7.12.2010

One in a Billion

Yesterday i was one of the billion humans watching the World Cup final. It wasn't the greatest of games for us spectators, but it was thrilling to be a tiny part of such a huge moment. During and after the game we saw through cameras setup in cities around the globe how huge crowds in every corner of it had turned out to cheer on more than just their favorite team, they cheered/celebrated the game itself.

Sport has an ability to lift the human spirit beyond their normal divisions, yesterday was one of those moments. The usually politically divided Spain saw people in the streets of every region wearing the red and yellow and cheering wildly for 'their' team. Relatively tiny Holland was an equally festive shade of orange, apparently so much was bought that the country ran out of orange paint the day before the final.

But the trancendent wave broke far beyond the shores of the of the finalists, beyond Africa, beyond all the avid fans. For those hours during the game 1,000,000,000 humans were seeing one sight, feeling 'the thrill of victory and the agony of defeat' so absorbed in our attention to the 'game' we hardly noticed the differences in our cultures, our colors, our langauge, or the community of like-ness we were.

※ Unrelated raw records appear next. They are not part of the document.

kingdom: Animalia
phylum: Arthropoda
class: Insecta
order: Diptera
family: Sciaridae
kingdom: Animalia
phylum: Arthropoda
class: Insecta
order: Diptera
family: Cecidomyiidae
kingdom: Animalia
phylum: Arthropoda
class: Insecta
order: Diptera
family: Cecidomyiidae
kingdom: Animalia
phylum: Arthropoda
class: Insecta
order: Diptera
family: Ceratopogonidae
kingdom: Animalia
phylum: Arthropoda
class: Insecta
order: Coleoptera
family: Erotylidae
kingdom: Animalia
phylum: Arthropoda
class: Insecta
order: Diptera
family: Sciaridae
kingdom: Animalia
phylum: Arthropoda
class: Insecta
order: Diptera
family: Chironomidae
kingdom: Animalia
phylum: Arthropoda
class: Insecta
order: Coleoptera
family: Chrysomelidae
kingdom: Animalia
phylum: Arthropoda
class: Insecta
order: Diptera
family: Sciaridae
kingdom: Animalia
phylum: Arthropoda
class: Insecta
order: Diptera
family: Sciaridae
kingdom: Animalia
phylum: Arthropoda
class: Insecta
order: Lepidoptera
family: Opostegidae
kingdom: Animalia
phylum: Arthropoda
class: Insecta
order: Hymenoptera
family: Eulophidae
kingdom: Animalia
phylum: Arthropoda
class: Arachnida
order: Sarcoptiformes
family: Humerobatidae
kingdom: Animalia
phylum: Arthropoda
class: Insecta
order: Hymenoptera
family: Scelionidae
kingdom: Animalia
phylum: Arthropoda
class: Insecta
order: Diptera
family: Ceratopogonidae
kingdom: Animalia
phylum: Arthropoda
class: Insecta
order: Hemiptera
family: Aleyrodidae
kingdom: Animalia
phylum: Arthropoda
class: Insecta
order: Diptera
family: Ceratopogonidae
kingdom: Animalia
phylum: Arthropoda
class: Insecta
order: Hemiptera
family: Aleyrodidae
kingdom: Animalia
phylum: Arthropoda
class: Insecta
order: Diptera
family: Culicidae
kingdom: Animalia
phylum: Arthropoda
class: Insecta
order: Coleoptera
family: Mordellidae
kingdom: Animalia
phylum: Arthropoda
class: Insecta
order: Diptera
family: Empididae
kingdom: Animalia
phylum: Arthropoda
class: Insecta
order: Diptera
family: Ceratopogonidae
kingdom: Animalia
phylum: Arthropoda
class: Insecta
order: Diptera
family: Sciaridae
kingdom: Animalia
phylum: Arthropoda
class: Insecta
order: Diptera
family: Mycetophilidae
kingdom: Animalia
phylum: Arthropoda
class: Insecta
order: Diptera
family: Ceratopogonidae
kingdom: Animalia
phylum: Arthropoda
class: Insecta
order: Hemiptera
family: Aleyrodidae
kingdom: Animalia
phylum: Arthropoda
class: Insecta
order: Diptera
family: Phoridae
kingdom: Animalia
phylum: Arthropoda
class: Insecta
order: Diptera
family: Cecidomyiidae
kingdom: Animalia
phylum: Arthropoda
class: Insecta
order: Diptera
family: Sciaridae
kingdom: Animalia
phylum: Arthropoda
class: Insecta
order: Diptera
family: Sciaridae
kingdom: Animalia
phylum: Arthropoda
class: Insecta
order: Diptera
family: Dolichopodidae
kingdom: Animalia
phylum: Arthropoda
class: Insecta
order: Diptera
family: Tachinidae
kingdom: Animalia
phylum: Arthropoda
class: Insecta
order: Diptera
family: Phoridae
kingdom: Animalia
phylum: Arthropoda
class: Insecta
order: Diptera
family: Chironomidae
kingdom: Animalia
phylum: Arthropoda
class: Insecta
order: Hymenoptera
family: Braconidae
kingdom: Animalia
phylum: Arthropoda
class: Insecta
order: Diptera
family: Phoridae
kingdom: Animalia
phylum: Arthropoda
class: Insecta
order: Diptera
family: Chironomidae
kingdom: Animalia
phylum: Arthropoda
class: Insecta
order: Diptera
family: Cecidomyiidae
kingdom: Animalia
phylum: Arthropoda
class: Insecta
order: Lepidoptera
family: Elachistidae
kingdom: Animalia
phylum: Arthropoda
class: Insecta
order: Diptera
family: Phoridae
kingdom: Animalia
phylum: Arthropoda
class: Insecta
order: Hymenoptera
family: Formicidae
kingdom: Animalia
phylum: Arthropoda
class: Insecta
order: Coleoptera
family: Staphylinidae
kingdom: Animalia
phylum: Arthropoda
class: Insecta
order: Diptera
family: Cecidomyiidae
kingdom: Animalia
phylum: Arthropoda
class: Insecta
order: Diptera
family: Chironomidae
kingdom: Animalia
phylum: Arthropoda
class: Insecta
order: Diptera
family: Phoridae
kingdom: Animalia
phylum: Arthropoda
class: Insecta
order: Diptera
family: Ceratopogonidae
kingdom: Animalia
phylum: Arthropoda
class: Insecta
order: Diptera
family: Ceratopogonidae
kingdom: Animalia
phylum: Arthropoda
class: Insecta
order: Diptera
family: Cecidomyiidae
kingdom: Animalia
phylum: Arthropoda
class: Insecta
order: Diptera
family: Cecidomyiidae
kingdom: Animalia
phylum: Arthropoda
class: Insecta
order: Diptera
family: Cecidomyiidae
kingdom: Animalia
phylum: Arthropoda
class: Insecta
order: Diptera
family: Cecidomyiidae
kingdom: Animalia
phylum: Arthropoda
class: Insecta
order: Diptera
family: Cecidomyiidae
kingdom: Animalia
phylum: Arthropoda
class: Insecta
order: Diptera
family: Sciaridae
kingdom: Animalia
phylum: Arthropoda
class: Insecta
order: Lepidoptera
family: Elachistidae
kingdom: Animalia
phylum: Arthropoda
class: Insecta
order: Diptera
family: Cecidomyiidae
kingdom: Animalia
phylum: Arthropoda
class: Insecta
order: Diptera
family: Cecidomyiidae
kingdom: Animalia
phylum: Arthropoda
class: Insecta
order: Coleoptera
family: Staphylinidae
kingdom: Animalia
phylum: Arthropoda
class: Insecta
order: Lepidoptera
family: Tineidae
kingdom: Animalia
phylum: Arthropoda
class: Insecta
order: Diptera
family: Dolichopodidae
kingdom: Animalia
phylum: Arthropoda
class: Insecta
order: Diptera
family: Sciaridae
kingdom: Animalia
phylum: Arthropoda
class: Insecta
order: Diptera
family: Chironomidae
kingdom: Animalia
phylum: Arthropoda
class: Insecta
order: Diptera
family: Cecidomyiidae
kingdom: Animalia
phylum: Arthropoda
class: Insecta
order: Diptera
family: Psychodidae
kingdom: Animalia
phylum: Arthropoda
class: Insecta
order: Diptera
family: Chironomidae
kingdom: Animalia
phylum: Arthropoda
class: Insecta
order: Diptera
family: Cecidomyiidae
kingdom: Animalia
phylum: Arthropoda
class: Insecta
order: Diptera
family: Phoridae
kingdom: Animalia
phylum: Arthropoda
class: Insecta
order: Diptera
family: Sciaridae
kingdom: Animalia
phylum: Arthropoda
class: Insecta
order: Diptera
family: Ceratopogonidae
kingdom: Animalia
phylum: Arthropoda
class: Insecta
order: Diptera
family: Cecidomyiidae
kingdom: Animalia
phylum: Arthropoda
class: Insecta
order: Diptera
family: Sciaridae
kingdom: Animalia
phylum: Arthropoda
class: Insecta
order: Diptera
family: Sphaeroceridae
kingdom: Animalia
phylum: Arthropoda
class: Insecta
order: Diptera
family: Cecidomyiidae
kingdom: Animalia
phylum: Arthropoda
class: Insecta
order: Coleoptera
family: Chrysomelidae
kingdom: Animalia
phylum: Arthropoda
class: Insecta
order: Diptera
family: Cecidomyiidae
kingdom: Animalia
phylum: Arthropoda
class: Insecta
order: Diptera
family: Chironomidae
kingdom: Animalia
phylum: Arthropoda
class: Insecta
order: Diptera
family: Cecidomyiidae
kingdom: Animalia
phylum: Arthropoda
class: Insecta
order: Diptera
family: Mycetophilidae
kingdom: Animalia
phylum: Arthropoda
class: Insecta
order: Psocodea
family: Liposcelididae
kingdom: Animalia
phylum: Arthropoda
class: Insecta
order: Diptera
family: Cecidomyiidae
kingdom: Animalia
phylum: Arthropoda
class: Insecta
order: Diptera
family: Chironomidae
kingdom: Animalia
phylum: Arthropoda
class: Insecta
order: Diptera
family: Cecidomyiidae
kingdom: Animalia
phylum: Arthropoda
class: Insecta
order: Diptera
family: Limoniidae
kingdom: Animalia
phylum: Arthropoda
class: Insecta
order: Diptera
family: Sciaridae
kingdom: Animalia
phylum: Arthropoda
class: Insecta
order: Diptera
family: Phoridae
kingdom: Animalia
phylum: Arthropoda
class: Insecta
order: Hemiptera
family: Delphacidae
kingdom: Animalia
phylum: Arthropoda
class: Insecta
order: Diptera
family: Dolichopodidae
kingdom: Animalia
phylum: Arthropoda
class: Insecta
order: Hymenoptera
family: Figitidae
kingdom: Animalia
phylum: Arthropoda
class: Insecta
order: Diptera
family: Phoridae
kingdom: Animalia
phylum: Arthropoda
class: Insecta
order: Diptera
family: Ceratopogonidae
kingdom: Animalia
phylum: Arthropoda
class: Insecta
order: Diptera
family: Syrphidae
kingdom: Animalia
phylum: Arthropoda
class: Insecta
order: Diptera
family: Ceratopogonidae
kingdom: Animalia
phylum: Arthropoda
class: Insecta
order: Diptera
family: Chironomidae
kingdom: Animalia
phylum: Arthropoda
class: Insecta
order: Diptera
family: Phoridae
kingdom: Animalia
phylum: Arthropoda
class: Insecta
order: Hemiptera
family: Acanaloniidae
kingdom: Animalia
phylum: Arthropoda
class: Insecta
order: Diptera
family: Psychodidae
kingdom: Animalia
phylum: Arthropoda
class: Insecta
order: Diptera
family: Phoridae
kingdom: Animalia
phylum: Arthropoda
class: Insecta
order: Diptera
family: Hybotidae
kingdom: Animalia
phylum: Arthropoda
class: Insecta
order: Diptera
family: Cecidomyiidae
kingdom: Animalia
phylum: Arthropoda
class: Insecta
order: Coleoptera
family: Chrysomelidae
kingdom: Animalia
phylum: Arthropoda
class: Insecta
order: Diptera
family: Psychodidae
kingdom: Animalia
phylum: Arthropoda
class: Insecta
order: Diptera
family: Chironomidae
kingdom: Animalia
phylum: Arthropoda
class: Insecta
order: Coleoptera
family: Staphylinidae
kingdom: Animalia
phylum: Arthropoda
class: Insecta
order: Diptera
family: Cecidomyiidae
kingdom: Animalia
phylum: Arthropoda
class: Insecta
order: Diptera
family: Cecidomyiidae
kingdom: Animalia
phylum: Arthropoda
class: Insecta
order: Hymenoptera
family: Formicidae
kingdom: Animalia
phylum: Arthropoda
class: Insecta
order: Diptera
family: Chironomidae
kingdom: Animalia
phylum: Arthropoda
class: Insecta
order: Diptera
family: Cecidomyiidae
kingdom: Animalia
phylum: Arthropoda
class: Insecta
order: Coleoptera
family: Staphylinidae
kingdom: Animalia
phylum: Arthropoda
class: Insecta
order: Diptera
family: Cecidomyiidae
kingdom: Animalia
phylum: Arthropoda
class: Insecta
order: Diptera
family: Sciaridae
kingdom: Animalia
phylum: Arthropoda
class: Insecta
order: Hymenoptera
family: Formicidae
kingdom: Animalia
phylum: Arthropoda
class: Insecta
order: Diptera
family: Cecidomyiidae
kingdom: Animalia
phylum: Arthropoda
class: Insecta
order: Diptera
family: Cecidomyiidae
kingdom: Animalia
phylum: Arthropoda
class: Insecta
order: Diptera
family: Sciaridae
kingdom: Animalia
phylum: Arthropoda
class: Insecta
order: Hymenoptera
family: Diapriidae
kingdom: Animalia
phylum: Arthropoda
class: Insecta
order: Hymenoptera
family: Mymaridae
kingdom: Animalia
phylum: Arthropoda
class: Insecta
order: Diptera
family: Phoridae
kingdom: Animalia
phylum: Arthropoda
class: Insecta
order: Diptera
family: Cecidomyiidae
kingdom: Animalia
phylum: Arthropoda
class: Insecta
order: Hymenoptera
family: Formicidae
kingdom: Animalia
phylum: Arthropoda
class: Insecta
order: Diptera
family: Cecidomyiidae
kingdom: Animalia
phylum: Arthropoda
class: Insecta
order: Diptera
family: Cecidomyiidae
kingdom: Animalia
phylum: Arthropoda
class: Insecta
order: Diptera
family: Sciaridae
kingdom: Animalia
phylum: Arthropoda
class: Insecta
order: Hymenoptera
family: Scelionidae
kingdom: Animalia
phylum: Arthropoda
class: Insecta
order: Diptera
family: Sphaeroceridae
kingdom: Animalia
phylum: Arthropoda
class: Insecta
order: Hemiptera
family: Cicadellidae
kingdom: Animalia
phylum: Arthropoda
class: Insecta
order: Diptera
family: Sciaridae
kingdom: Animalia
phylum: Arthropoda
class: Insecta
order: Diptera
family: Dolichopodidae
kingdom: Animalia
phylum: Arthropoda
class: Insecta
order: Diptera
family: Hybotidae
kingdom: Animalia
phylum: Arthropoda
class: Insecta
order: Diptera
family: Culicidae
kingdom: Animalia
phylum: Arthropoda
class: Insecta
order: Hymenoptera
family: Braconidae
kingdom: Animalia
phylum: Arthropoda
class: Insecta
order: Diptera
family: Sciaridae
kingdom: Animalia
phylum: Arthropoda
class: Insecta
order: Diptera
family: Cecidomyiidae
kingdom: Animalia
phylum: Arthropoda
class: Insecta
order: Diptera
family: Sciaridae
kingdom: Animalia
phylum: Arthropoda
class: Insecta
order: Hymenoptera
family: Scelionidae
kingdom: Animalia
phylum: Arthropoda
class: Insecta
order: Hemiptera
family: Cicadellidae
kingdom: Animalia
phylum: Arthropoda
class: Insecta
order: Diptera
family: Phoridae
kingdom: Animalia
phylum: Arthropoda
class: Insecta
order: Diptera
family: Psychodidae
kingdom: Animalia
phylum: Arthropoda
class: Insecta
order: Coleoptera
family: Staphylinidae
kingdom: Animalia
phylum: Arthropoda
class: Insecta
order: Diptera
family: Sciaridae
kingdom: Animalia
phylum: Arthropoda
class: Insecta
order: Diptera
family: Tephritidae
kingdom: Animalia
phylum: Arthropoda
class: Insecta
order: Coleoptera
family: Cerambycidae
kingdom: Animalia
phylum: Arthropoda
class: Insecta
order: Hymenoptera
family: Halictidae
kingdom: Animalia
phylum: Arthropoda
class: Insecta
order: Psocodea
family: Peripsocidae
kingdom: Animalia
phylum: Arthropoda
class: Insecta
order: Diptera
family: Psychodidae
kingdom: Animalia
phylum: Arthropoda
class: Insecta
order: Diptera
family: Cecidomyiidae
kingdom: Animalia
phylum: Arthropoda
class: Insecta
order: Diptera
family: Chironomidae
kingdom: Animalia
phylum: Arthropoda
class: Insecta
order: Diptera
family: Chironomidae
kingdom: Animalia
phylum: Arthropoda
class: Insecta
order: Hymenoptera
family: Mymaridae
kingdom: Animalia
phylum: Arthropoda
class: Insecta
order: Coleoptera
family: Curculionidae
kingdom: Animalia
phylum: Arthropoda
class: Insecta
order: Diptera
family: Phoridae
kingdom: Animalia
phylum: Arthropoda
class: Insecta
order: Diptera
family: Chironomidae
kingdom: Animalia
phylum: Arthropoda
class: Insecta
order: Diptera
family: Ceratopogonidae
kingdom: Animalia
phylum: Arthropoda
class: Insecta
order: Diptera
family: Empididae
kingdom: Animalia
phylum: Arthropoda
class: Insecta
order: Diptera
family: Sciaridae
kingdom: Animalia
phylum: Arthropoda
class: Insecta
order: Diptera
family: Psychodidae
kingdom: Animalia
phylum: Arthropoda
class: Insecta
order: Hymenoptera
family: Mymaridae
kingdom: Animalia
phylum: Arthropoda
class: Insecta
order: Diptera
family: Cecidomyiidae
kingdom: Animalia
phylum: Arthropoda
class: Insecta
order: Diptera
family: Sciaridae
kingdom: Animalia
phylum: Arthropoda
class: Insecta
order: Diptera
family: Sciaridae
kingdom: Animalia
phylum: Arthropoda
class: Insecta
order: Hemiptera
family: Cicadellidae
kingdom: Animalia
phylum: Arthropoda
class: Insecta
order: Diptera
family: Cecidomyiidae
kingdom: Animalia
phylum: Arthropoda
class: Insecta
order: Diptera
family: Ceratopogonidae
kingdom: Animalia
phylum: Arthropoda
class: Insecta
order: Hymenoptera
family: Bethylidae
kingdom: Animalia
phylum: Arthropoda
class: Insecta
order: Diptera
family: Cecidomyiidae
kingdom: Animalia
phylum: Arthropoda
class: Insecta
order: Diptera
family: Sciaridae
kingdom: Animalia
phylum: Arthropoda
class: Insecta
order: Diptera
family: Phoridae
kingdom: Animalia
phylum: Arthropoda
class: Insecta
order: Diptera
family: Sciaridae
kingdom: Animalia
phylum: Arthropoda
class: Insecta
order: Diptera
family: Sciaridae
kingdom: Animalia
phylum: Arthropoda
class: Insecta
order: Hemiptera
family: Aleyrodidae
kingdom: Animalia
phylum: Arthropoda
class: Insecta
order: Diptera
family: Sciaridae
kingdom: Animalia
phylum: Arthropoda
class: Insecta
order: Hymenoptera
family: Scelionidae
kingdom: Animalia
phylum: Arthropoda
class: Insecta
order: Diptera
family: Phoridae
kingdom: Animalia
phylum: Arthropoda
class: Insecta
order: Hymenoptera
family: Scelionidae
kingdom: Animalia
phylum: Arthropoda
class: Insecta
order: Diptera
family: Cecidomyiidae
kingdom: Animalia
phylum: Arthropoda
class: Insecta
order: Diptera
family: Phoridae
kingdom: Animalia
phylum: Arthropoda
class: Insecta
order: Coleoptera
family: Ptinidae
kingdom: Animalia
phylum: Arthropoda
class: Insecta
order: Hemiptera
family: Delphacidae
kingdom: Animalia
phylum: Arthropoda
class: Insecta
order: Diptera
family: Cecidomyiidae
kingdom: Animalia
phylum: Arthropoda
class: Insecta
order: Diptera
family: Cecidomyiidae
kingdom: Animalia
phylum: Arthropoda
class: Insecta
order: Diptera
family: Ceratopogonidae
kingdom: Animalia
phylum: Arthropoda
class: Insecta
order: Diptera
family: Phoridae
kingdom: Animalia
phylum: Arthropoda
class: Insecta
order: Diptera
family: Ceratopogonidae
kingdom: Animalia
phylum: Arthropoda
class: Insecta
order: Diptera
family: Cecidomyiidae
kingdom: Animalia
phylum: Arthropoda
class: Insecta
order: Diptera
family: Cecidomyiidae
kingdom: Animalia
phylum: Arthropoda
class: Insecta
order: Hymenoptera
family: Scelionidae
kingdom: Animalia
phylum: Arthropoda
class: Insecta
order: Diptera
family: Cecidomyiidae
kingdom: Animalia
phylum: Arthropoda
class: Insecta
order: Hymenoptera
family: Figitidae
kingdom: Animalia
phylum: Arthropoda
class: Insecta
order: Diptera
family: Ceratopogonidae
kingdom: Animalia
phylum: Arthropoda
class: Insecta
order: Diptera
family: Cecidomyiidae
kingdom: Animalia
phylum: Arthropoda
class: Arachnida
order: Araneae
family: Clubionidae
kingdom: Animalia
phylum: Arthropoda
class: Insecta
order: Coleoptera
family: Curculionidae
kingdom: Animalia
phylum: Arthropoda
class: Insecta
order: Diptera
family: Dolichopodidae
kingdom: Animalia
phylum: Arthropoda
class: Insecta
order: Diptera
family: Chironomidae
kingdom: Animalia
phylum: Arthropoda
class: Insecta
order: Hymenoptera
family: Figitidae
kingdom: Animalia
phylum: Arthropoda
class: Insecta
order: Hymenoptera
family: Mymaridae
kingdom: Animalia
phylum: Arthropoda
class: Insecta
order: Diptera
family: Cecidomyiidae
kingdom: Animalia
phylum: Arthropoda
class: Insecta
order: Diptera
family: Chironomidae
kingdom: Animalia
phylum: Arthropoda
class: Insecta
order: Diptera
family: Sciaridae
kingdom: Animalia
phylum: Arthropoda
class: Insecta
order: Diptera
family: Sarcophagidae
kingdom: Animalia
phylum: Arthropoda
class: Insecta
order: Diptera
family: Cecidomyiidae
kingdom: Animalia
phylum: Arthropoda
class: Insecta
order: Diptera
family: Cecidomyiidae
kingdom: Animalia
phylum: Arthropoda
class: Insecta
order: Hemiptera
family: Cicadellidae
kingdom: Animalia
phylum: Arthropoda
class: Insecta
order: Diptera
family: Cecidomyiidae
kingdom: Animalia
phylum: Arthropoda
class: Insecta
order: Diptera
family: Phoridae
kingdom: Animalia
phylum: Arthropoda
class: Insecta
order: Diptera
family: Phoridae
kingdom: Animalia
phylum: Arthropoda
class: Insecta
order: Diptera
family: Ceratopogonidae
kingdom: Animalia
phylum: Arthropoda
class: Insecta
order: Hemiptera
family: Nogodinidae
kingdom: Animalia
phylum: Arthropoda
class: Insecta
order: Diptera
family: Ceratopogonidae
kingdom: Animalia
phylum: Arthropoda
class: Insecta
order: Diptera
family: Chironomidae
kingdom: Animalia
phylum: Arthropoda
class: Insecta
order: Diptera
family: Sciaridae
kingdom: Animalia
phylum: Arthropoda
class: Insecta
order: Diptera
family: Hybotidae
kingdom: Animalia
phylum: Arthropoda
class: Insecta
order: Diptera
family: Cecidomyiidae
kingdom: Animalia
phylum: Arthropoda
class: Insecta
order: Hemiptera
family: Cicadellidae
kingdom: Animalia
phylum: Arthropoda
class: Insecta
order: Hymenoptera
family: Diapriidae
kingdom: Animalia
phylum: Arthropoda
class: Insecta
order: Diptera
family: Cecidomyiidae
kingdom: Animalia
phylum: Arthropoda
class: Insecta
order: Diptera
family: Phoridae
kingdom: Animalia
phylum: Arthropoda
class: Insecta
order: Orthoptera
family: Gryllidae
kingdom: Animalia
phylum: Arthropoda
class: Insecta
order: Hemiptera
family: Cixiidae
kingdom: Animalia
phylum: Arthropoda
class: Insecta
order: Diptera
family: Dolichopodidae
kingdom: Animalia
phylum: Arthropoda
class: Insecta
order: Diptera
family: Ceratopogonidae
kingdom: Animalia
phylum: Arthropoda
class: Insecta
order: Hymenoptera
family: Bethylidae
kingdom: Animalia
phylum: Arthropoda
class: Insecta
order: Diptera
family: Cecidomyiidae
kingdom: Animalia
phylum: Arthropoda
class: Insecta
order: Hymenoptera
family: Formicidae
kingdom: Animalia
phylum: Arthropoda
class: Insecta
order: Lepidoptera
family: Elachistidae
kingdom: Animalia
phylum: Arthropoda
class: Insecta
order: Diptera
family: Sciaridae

The world was watching itself yesterday, there was no war, no religion, no politician or demegogue on stage. No phrophet or dictator told us to watch, we just did. We are, as a species, capable of unity but our energy is usually divided by those who benefit from that division.

Viewed in one direction the prism of 'sport' allows us to view our range of differences as all part of one humanity, in the other it shows that the wideness of life's colors and flavors are but portions of the endless whole.